== Text provided ==

Interviews go one of two ways: so horribly wrong you’ll still kick yourself about it weeks later, or wildly successful with the promise of a real adult job. How do you escape the constant terror of forgetting what you wanted to say or accidentally calling your potential boss by the wrong name? Preparation. Preparing answers to common interview questions and knowing about the company, your employment position and your own skills will let you walk in and out of an interview with confidence and a smile on your face.
First, research yourself. It sounds crazy, but doing some soul searching will help you figure out what you want to say.
Think about the common interview questions the interviewer will ask.
What skills do you have that make you qualified for this job position?
You’ll definitely want to bring specific examples to the table. AbbVie Inc. employee Lisa Filar is the Director of Compliance and holds extensive interviews for her team. “I’m looking for candidates who can articulate their contributions to a solution. Typically, superstar candidates can be very specific about what they personally did as part of a team,” said Filar. To be a “superstar candidate,” when you bring up the skills required for the position, give examples of when you’ve successfully used these skills to totally kill it, whether it was a group assignment or a volunteer position.
When was a time that you showed leadership skills?

===

Work to be completed
Duplicate the interview preparation text between "What skills do" and "a volunteer position.", inclusive.

== Supplied material ==

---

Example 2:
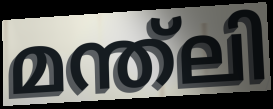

===

Task result
What skills do you have that make you qualified for this job position?
You’ll definitely want to bring specific examples to the table. AbbVie Inc. employee Lisa Filar is the Director of Compliance and holds extensive interviews for her team. “I’m looking for candidates who can articulate their contributions to a solution. Typically, superstar candidates can be very specific about what they personally did as part of a team,” said Filar. To be a “superstar candidate,” when you bring up the skills required for the position, give examples of when you’ve successfully used these skills to totally kill it, whether it was a group assignment or a volunteer position.